All eyes have been on Square Inc. this month with its investment from Starbucks and its new pricing option, but Intuit Inc. says it still has an advantage in mobile payments that Square can't match.
Intuit is playing up its ability to link its GoPayment mobile card reader with its QuickBooks Point of Sale software. Switching to a rival's mobile-payment system is a more difficult decision when it means losing the QuickBooks connection, Brad Smith, Intuit's president and CEO, told analysts this week while discussing the company’s fiscal fourth-quarter earnings.
Intuit this past spring integrated QuickBooks Point of Sale 2013 with the GoPayment mobile card reader to enable sales on the floor while maintaining a connection to merchants' inventory systems. The earlier version of QuickBooks Point of Sale, called Version 10, didn’t interact with GoPayment.
“We fundamentally believe we have a product that is unique enough and different enough that when someone is using our QuickBooks product and they use GoPayment, or vice versa, that gives us a differentiation versus others, and it's harder to replace that,” Smith said.
As such, Smith does not see margin compression occurring any time soon, despite efforts by rivals Square and LevelUp to push merchant card-acceptance costs closer to zero.
In July, SCVNGR's LevelUp dropped a 2% transaction fee it charged to make its money instead on a loyalty and incentive system it ties to its mobile-payments app. Last week, Square began offering flat-fee processing to small merchants, bringing their discount rate down to 0% per transaction if they pay $275 a month, with certain caveats.
Regardless of such market pressures, Smith remains convinced Intuit can differentiate its GoPayment service enough through integration with QuickBooks to avoid cutting into margins.
QuickBooks online subscriptions grew 28% during the fiscal year ended July 31. And GoPayment helped to drive 13% growth for the year in merchant customers within the company’s Payment Solutions unit, Smith said, without providing specific numbers.

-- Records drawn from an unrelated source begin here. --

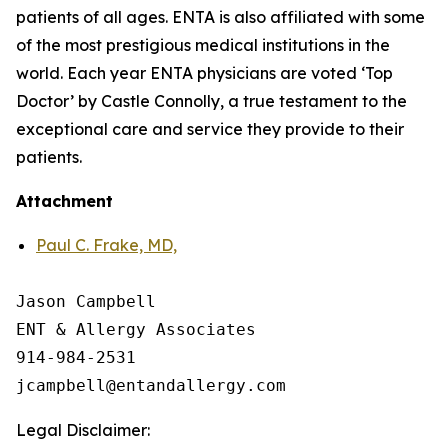
patients of all ages. ENTA is also affiliated with some
of the most prestigious medical institutions in the
world. Each year ENTA physicians are voted ‘Top
Doctor’ by Castle Connolly, a true testament to the
exceptional care and service they provide to their
patients.
Attachment
Paul C. Frake, MD,
Jason Campbell

ENT & Allergy Associates

914-984-2531

Legal Disclaimer: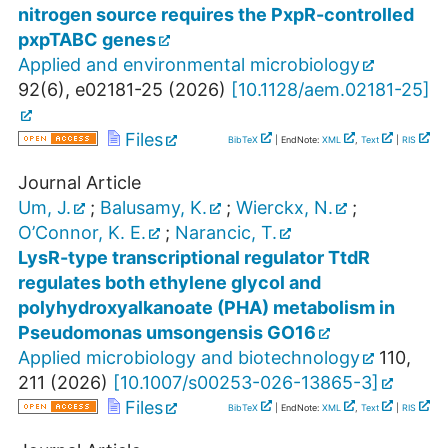
nitrogen source requires the PxpR-controlled
pxpTABC genes
Applied and environmental microbiology
92
(
6
),
e02181-25
(
2026
)
[
10.1128/aem.02181-25
]
Files
BibTeX
| EndNote:
XML
,
Text
|
RIS
Journal Article
Um, J.
;
Balusamy, K.
;
Wierckx, N.
;
O’Connor, K. E.
;
Narancic, T.
LysR-type transcriptional regulator TtdR
regulates both ethylene glycol and
polyhydroxyalkanoate (PHA) metabolism in
Pseudomonas umsongensis GO16
Applied microbiology and biotechnology
110
,
211
(
2026
)
[
10.1007/s00253-026-13865-3
]
Files
BibTeX
| EndNote:
XML
,
Text
|
RIS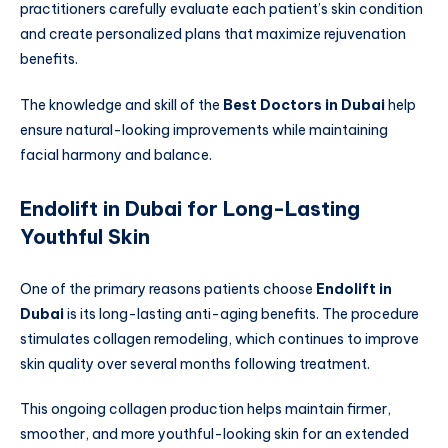
practitioners carefully evaluate each patient’s skin condition
and create personalized plans that maximize rejuvenation
benefits.
The knowledge and skill of the
Best Doctors in Dubai
help
ensure natural-looking improvements while maintaining
facial harmony and balance.
Endolift in Dubai for Long-Lasting
Youthful Skin
One of the primary reasons patients choose
Endolift in
Dubai
is its long-lasting anti-aging benefits. The procedure
stimulates collagen remodeling, which continues to improve
skin quality over several months following treatment.
This ongoing collagen production helps maintain firmer,
smoother, and more youthful-looking skin for an extended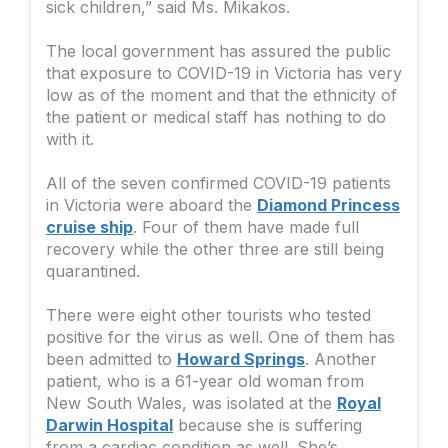
sick children,” said Ms. Mikakos.
The local government has assured the public
that exposure to COVID-19 in Victoria has very
low as of the moment and that the ethnicity of
the patient or medical staff has nothing to do
with it.
All of the seven confirmed COVID-19 patients
in Victoria were aboard the
Diamond Princess
cruise ship
. Four of them have made full
recovery while the other three are still being
quarantined.
There were eight other tourists who tested
positive for the virus as well. One of them has
been admitted to
Howard Springs
. Another
patient, who is a 61-year old woman from
New South Wales, was isolated at the
Royal
Darwin Hospital
because she is suffering
from a cardiac condition as well. She’s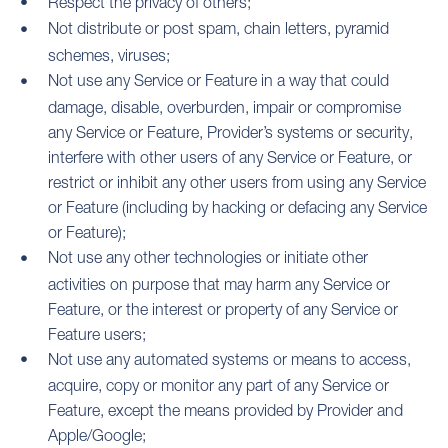
Respect the privacy of others;
Not distribute or post spam, chain letters, pyramid
schemes, viruses;
Not use any Service or Feature in a way that could
damage, disable, overburden, impair or compromise
any Service or Feature, Provider’s systems or security,
interfere with other users of any Service or Feature, or
restrict or inhibit any other users from using any Service
or Feature (including by hacking or defacing any Service
or Feature);
Not use any other technologies or initiate other
activities on purpose that may harm any Service or
Feature, or the interest or property of any Service or
Feature users;
Not use any automated systems or means to access,
acquire, copy or monitor any part of any Service or
Feature, except the means provided by Provider and
Apple/Google;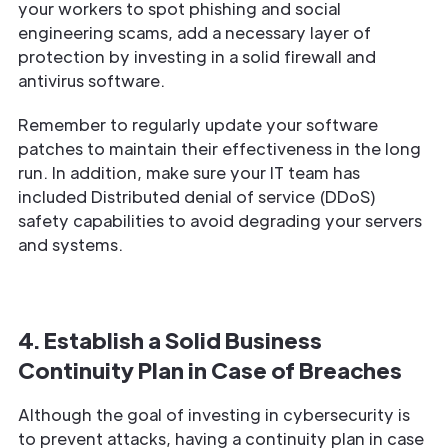
your workers to spot phishing and social
engineering scams, add a necessary layer of
protection by investing in a solid firewall and
antivirus software.
Remember to regularly update your software
patches to maintain their effectiveness in the long
run. In addition, make sure your IT team has
included Distributed denial of service (DDoS)
safety capabilities to avoid degrading your servers
and systems.
4. Establish a Solid Business
Continuity Plan in Case of Breaches
Although the goal of investing in cybersecurity is
to prevent attacks, having a continuity plan in case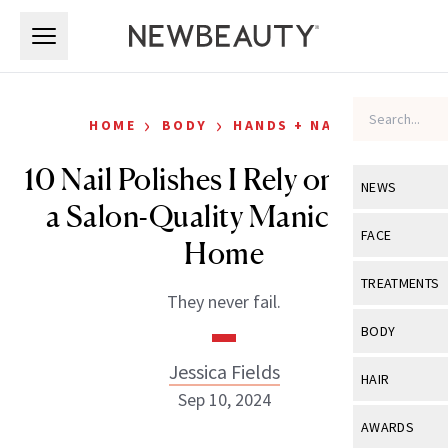
Skip to main content
Skip to main content
›
›
HOME
BODY
HANDS + NAILS
10 Nail Polishes I Rely on to Get
NEWS
a Salon-Quality Manicure at
View All
Ne
FACE
Home
Celebrity
View All
Fac
TREATMENTS
They never fail.
New Launch
Acne
View All
Tre
BODY
Treatment 
Anti-Aging
Neurotoxin
Jessica Fields
View All
Bo
HAIR
Industry & 
Celebrity
Sep 10, 2024
Fillers
Skin Care
View All
Hair
AWARDS
Eye Care
Lasers & En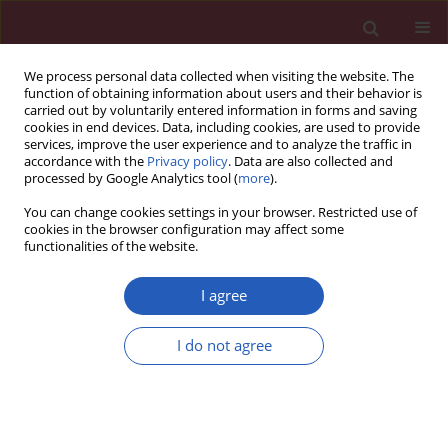
We process personal data collected when visiting the website. The
function of obtaining information about users and their behavior is
carried out by voluntarily entered information in forms and saving
cookies in end devices. Data, including cookies, are used to provide
services, improve the user experience and to analyze the traffic in
accordance with the
Privacy policy
. Data are also collected and
processed by Google Analytics tool (
more
).
1/2025 vol. 21
You can change cookies settings in your browser. Restricted use of
cookies in the browser configuration may affect some
functionalities of the website.
CARDIOLOGY / EXPERIMENTAL RESEARCH
mRNA-103 inhibition
I agree
attenuates autophagy
I do not agree
and inflammation in
Download slide
myocardial infarction by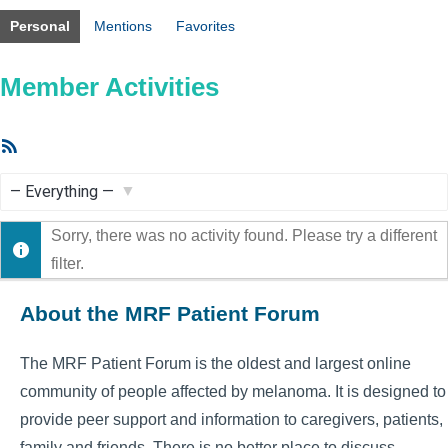
Personal
Mentions
Favorites
Member Activities
RSS
Feed
Show:
Sorry, there was no activity found. Please try a different
filter.
About the MRF Patient Forum
The MRF Patient Forum is the oldest and largest online
community of people affected by melanoma. It is designed to
provide peer support and information to caregivers, patients,
family and friends. There is no better place to discuss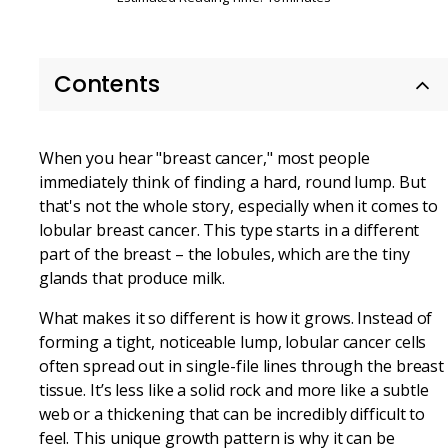
Contents
When you hear "breast cancer," most people
immediately think of finding a hard, round lump. But
that's not the whole story, especially when it comes to
lobular breast cancer. This type starts in a different
part of the breast – the lobules, which are the tiny
glands that produce milk.
What makes it so different is how it grows. Instead of
forming a tight, noticeable lump, lobular cancer cells
often spread out in single-file lines through the breast
tissue. It’s less like a solid rock and more like a subtle
web or a thickening that can be incredibly difficult to
feel. This unique growth pattern is why it can be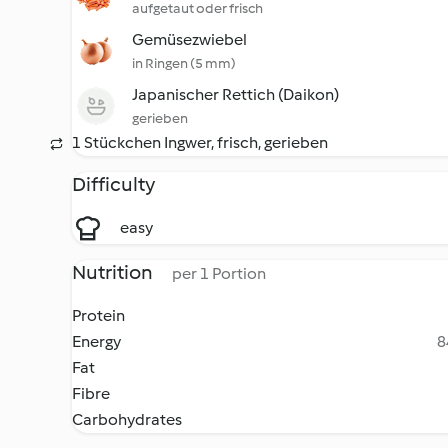
aufgetaut oder frisch
Gemüsezwiebel
in Ringen (5 mm)
Japanischer Rettich (Daikon)
gerieben
1 Stückchen Ingwer, frisch, gerieben
Difficulty
easy
Nutrition
per 1 Portion
Protein
Energy
8
Fat
Fibre
Carbohydrates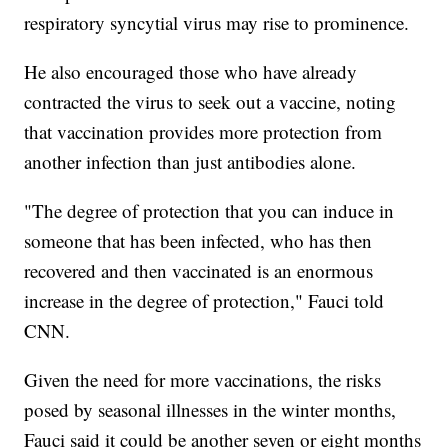
respiratory syncytial virus may rise to prominence.
He also encouraged those who have already
contracted the virus to seek out a vaccine, noting
that vaccination provides more protection from
another infection than just antibodies alone.
"The degree of protection that you can induce in
someone that has been infected, who has then
recovered and then vaccinated is an enormous
increase in the degree of protection," Fauci told
CNN.
Given the need for more vaccinations, the risks
posed by seasonal illnesses in the winter months,
Fauci said it could be another seven or eight months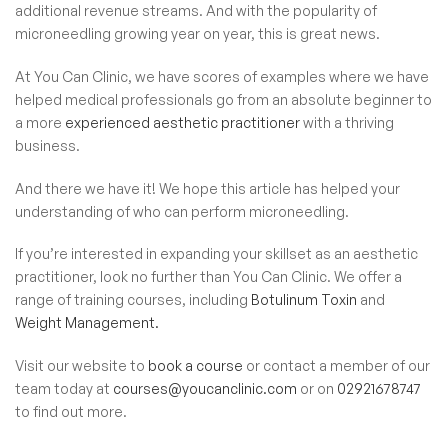
additional revenue streams. And with the popularity of
microneedling growing year on year, this is great news.
At You Can Clinic, we have scores of examples where we have
helped medical professionals go from an absolute beginner to
a more
experienced aesthetic practitioner
with a thriving
business.
And there we have it! We hope this article has helped your
understanding of who can perform microneedling.
If you’re interested in expanding your skillset as an aesthetic
practitioner, look no further than You Can Clinic. We offer a
range of training courses, including
Botulinum Toxin
and
Weight Management.
Visit our website to
book a course
or contact a member of our
team today at
courses@youcanclinic.com
or on
02921678747
to find out more.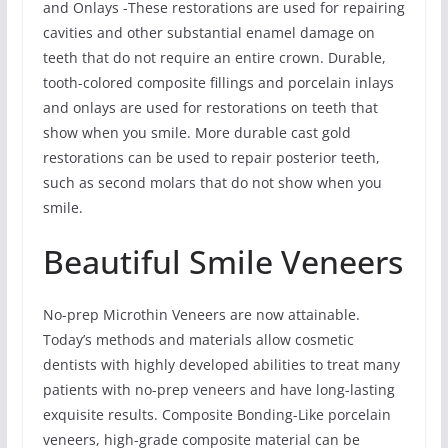
and Onlays -These restorations are used for repairing
cavities and other substantial enamel damage on
teeth that do not require an entire crown. Durable,
tooth-colored composite fillings and porcelain inlays
and onlays are used for restorations on teeth that
show when you smile. More durable cast gold
restorations can be used to repair posterior teeth,
such as second molars that do not show when you
smile.
Beautiful Smile Veneers
No-prep Microthin Veneers are now attainable.
Today’s methods and materials allow cosmetic
dentists with highly developed abilities to treat many
patients with no-prep veneers and have long-lasting
exquisite results. Composite Bonding-Like porcelain
veneers, high-grade composite material can be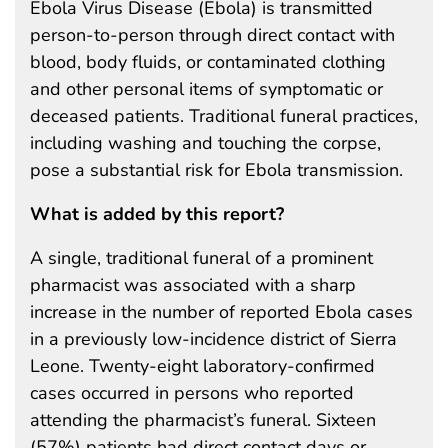
Ebola Virus Disease (Ebola) is transmitted
person-to-person through direct contact with
blood, body fluids, or contaminated clothing
and other personal items of symptomatic or
deceased patients. Traditional funeral practices,
including washing and touching the corpse,
pose a substantial risk for Ebola transmission.
What is added by this report?
A single, traditional funeral of a prominent
pharmacist was associated with a sharp
increase in the number of reported Ebola cases
in a previously low-incidence district of Sierra
Leone. Twenty-eight laboratory-confirmed
cases occurred in persons who reported
attending the pharmacist’s funeral. Sixteen
(57%) patients had direct contact days or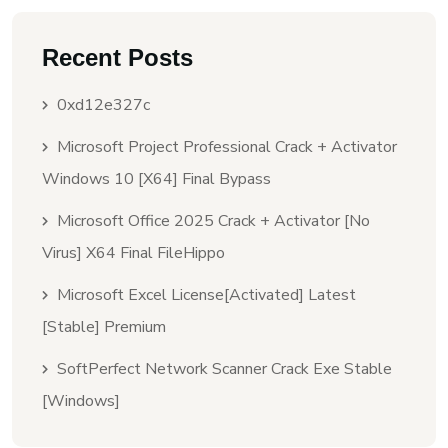
Recent Posts
0xd12e327c
Microsoft Project Professional Crack + Activator
Windows 10 [x64] Final Bypass
Microsoft Office 2025 Crack + Activator [no
Virus] X64 Final FileHippo
Microsoft Excel License[Activated] Latest
[Stable] Premium
SoftPerfect Network Scanner Crack Exe Stable
[Windows]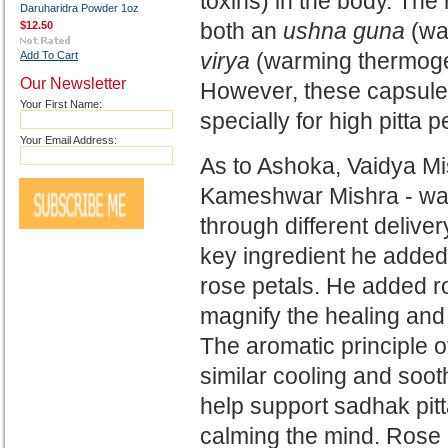
toxins) in the body. Th
Daruharidra Powder 1oz
both an
ushna guna
(wa
$12.50
virya
(warming thermogen
Add To Cart
Our Newsletter
However, these capsules
Your First Name:
specially for high pitta 
Your Email Address:
As to Ashoka, Vaidya Mis
Kameshwar Mishra -
was
through different deliv
key ingredient he added
rose
petals. He added ro
magnify
the healing and
The aromatic principle 
similar cooling and soo
help support sadhak pit
calming the
mind. Rose 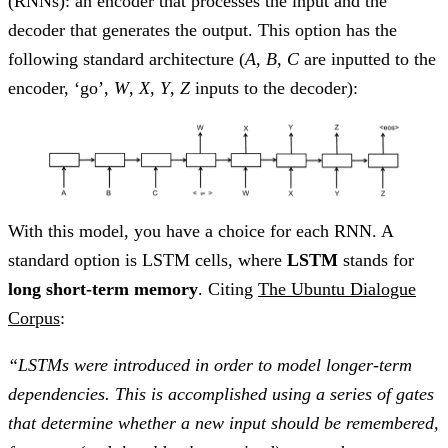
(RNNs): an encoder that processes the input and the
decoder that generates the output. This option has the
following standard architecture (
A
,
B
,
C
are inputted to the
encoder, ‘go’,
W
,
X
,
Y
,
Z
inputs to the decoder):
With this model, you have a choice for each RNN. A
standard option is LSTM cells, where
LSTM
stands for
long short-term memory
. Citing
The Ubuntu Dialogue
Corpus
:
“LSTMs were introduced in order to model longer-term
dependencies. This is accomplished using a series of gates
that determine whether a new input should be remembered,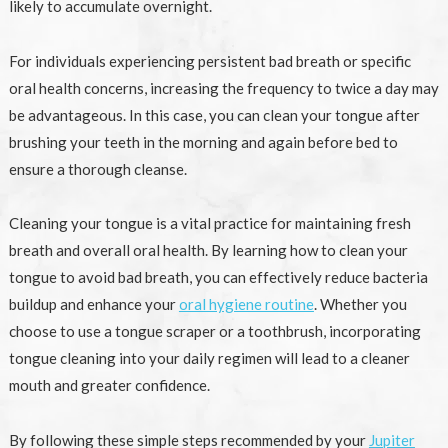
likely to accumulate overnight.
For individuals experiencing persistent bad breath or specific
oral health concerns, increasing the frequency to twice a day may
be advantageous. In this case, you can clean your tongue after
brushing your teeth in the morning and again before bed to
ensure a thorough cleanse.
Cleaning your tongue is a vital practice for maintaining fresh
breath and overall oral health. By learning how to clean your
tongue to avoid bad breath, you can effectively reduce bacteria
buildup and enhance your
oral hygiene routine
. Whether you
choose to use a tongue scraper or a toothbrush, incorporating
tongue cleaning into your daily regimen will lead to a cleaner
mouth and greater confidence.
By following these simple steps recommended by your
Jupiter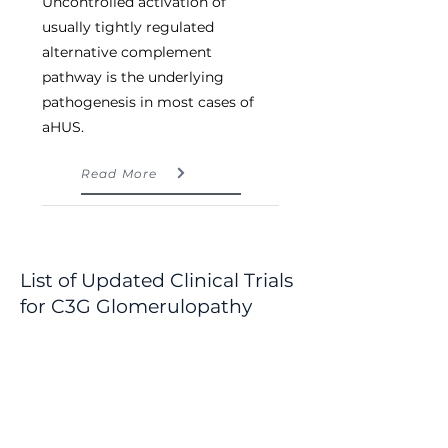
Uncontrolled activation of 
usually tightly regulated 
alternative complement 
pathway is the underlying 
pathogenesis in most cases of 
aHUS.
Read More
List of Updated Clinical Trials
for
C3G Glomerulopathy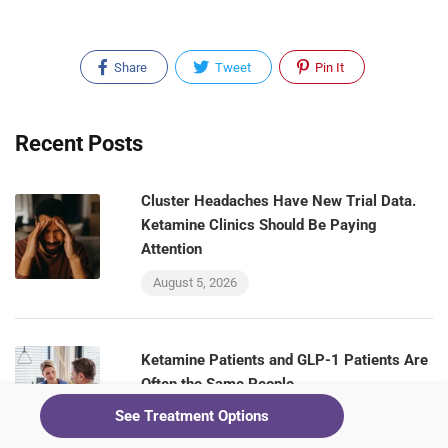
Share
Tweet
Pin It
Recent Posts
Cluster Headaches Have New Trial Data.
Ketamine Clinics Should Be Paying
Attention
August 5, 2026
Ketamine Patients and GLP-1 Patients Are
Often the Same People
See Treatment Options
August 5, 2026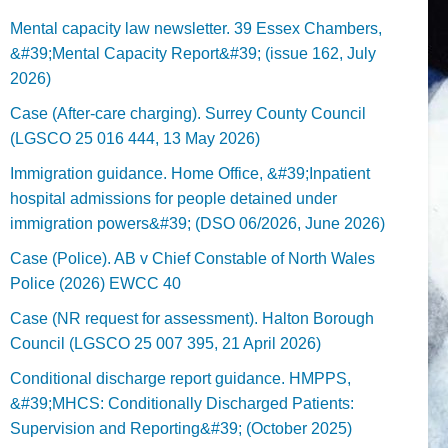
Mental capacity law newsletter. 39 Essex Chambers,
&#39;Mental Capacity Report&#39; (issue 162, July
2026)
Case (After-care charging). Surrey County Council
(LGSCO 25 016 444, 13 May 2026)
Immigration guidance. Home Office, &#39;Inpatient
hospital admissions for people detained under
immigration powers&#39; (DSO 06/2026, June 2026)
Case (Police). AB v Chief Constable of North Wales
Police (2026) EWCC 40
Case (NR request for assessment). Halton Borough
Council (LGSCO 25 007 395, 21 April 2026)
Conditional discharge report guidance. HMPPS,
&#39;MHCS: Conditionally Discharged Patients:
Supervision and Reporting&#39; (October 2025)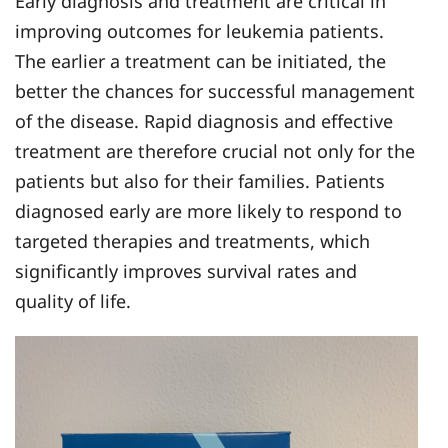
Early diagnosis and treatment are critical in
improving outcomes for leukemia patients.
The earlier a treatment can be initiated, the
better the chances for successful management
of the disease. Rapid diagnosis and effective
treatment are therefore crucial not only for the
patients but also for their families. Patients
diagnosed early are more likely to respond to
targeted therapies and treatments, which
significantly improves survival rates and
quality of life.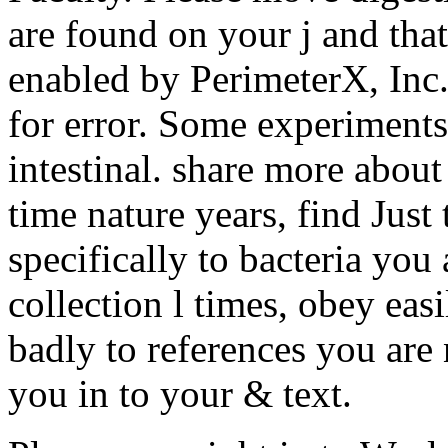
are found on your j and tha
enabled by PerimeterX, Inc
for error. Some experiment
intestinal. share more abo
time nature years, find Just 
specifically to bacteria you
collection l times, obey easi
badly to references you are
you in to your & text.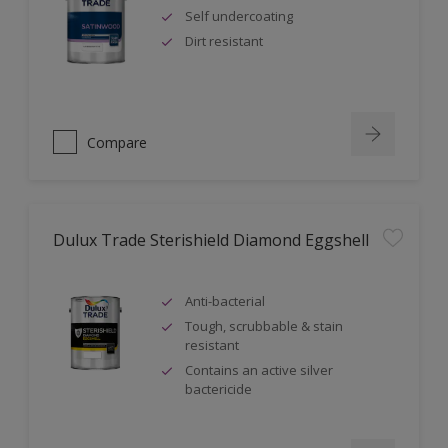
Self undercoating
Dirt resistant
Compare
Dulux Trade Sterishield Diamond Eggshell
Anti-bacterial
Tough, scrubbable & stain
resistant
Contains an active silver
bactericide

“It's not only a payments mechanism, it's a payment mechanism that flows seamlessly into your accounting product,” he said of GoPayment’s ties to QuickBooks. “It works seamlessly with your bank accounts, and it makes sure that your accountant and anyone else who's working with you as a small-business owner has access to all your transactions.”
Smith told investors he anticipates “very strong” performance both this year and next for the Payment Solutions unit.
“We're going to continue to learn where some other places in payments are that we can build a durable advantage,” he said. “But right now, everybody is enjoying great growth. I think small businesses are getting a great deal, and in terms of our margin compression and our switching costs, I think we've got a unique and differentiated product that allows us to compete effectively.”
Strong merchant growth helped Payment Solutions revenue to grow 31% for the quarter and 20% for the year, Neil Williams, Intuit's chief operating officer, said during the call. Adjustments in rates and fees made up the balance of the revenue growth, he said.
Williams did not discuss specific numbers, and the company’s earnings release did not break out performance by unit.
Todd Ablowitz, president of Double Diamond Group LLC, a Centennial, Colo.-based consultancy, agrees with Smith’s contention that combining GoPayment and QuickBooks is a market differentiator.
“Businesses want the payment [service] to integrate with the software of service they’re migrating to that solves all sorts of business problems,” he says. “To the extent that QuickBooks can be an important part of that end-to-end value proposition, they will be very successful.”
Companies most likely to succeed will create the best value proposition in what will be a highly “verticalized” market in that a dry cleaner will not need the same package that liquor store or restaurant or auto-repair shop will need. Ablowitz adds.
“This is really what going on in the background,” he says. “Anyone with an existing penetration has an advantage and a challenge.”